Externe Veiligheid, ofwel Modernisering Omgevingsveiligheid (MOV), vormt een belangrijk onderdeel van de nieuwe Omgevingswet. De manier waarop we omgaan met de risico’s van gevaarlijke stoffen verandert. Het Plaatsgebonden Risico (PR) blijft weliswaar ongewijzigd, maar het begrip Groepsrisico (GR) verdwijnt. Of liever: gaat voor een deel op in nieuwe zogenaamde aandachtsgebieden. Hieronder verstaan we die locaties waar mensen mogelijk bloot staan aan de gevolgen van een brand, explosie en/of gifwolk veroorzaakt door een ongeval met gevaarlijke stoffen.

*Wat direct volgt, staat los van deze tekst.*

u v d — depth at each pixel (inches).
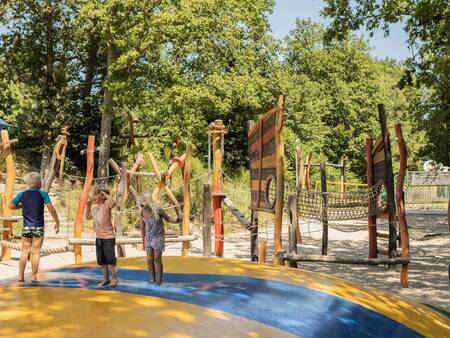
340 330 131.0
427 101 1176.2
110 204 184.5
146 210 158.2
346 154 2080.5
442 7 570.3
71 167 1227.2
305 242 762.2
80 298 128.9
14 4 1218.6
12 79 1312.7
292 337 119.3
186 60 1206.9
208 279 159.3
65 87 1306.6
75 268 182.4
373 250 539.2
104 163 1131.9
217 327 116.0
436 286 438.9
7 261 563.8
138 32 999.6
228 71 1453.0
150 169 977.5
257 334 116.6
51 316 112.9
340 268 537.0
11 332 103.0
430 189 1533.0
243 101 1282.0
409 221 1048.8
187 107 1089.4
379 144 501.7
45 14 1235.9
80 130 1307.8
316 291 156.6
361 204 498.3
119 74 1058.1
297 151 862.5
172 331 109.4
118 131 1304.1
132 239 484.4
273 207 411.5
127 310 119.3
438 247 705.0
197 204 886.4
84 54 1400.1
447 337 153.3
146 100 1063.6
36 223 243.9
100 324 108.7
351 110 2057.1
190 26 1034.1
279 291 150.4
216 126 549.3
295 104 1769.2
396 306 165.5
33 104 1309.1
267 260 562.3
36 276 167.9
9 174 582.2
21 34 1267.2
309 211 461.7
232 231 875.4
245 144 1531.7
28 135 1231.5
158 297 133.3
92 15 1003.9
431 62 641.6
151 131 1079.0
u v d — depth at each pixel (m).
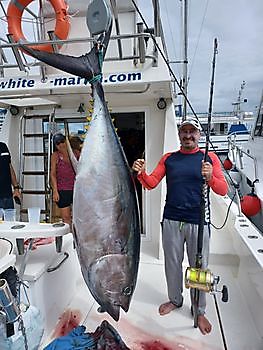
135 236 1.69
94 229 1.59
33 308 1.79
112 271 1.60
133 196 1.71
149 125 3.82
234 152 7.32
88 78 1.65
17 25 2.80
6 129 4.27
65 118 4.09
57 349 1.80
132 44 3.09
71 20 3.12
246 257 2.47
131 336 2.19
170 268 2.43
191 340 2.15
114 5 2.45
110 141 1.66
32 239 2.30
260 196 4.15
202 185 2.17
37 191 4.24
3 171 4.03
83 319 2.38
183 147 2.33
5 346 1.53
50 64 1.58
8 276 1.78
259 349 2.06
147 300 2.64
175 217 2.33
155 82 2.67
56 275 2.36
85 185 1.60
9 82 2.92
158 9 2.58
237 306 2.53
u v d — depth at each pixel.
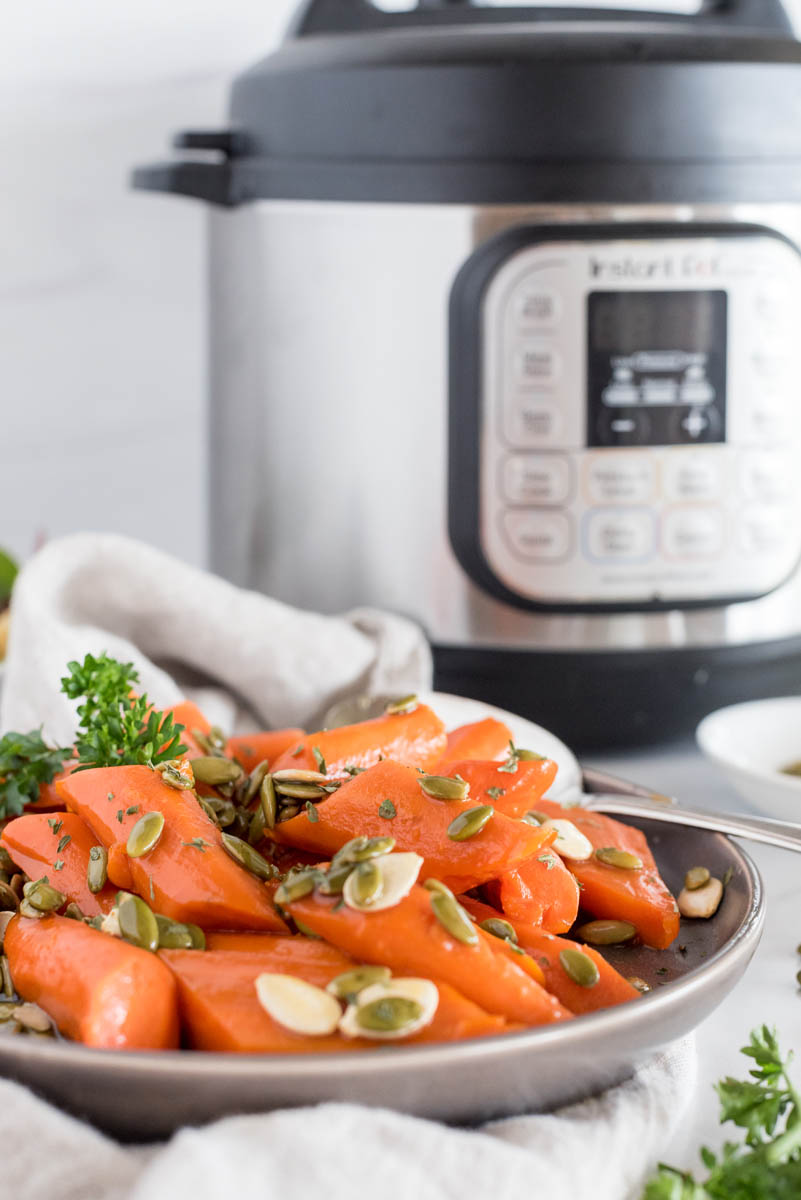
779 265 0.75
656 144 0.72
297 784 0.50
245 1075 0.37
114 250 1.17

Op die locaties binnenshuis, bijvoorbeeld in woningen of op werkplekken, dienen beschermende maatregelen te worden getroffen.

Veranderingen

Als gemeenten ervoor kiezen om in zo’n aandachtsgebied nieuwbouw te ontwikkelen of kwetsbare locaties wil toestaan, moeten zij bouwkundige maatregelen treffen. In dat geval is het bouwvlak een ‘voorschriftengebied’ en dient men te voldoen aan de regels uit het Besluit Bouwkundige Leefomgeving (BBL). In dat besluit wordt onderscheid gemaakt tussen Beperkt kwetsbare, Kwestbare- en Zeer Kwetsbare Gebouwen (ZKG), Kwetsbare Locaties (KL) en Beperkt Kwetsbare Locaties (BKL). Inderdaad, laatstgenoemde afkorting is dezelfde als het Besluit Kwaliteit Leefomgeving, dus let op. In dat geval moet de initiatiefnemer extra veiligheidsmaatregelen treffen, zoals het gebruik van scherfvrij glas, het aanbrengen van brandwerende scheidingsconstructies of het oprichten van schuilmogelijkheden. Alle verplichte maatregelen zijn te vinden in het BBL.

Wie bouwkundige maatregelen wil omzeilen, bouwt op berekende veilige afstand van het bedrijf, snelweg of ondergrondse buisleiding waar gevaarlijke stoffen aanwezig zijn of worden getransporteerd. Een combinatie van afstand en andere omgevingsmaatregelen is ook mogelijk.

Instellingen en bedrijven die gevaarlijke stoffen opslaan, overslaan of door ondergrondse buisleidingen vervoeren, moeten zich eveneens aan regels houden. Zij vinden de voorwaarden in het Besluit Activiteiten Leefomgeving (BAL). Als in het BAL is aangegeven dat een activiteit vergunningsplichtig is, dan past het bevoegde gezag (gemeente of omgevingsdienst) het Besluit Kwaliteit Leefomgeving toe. Dit besluit geeft instructieregels voor het verlenen van een vergunning én voor de ruimtelijke ordening in het omgevingsplan (voorheen: bestemmingsplan).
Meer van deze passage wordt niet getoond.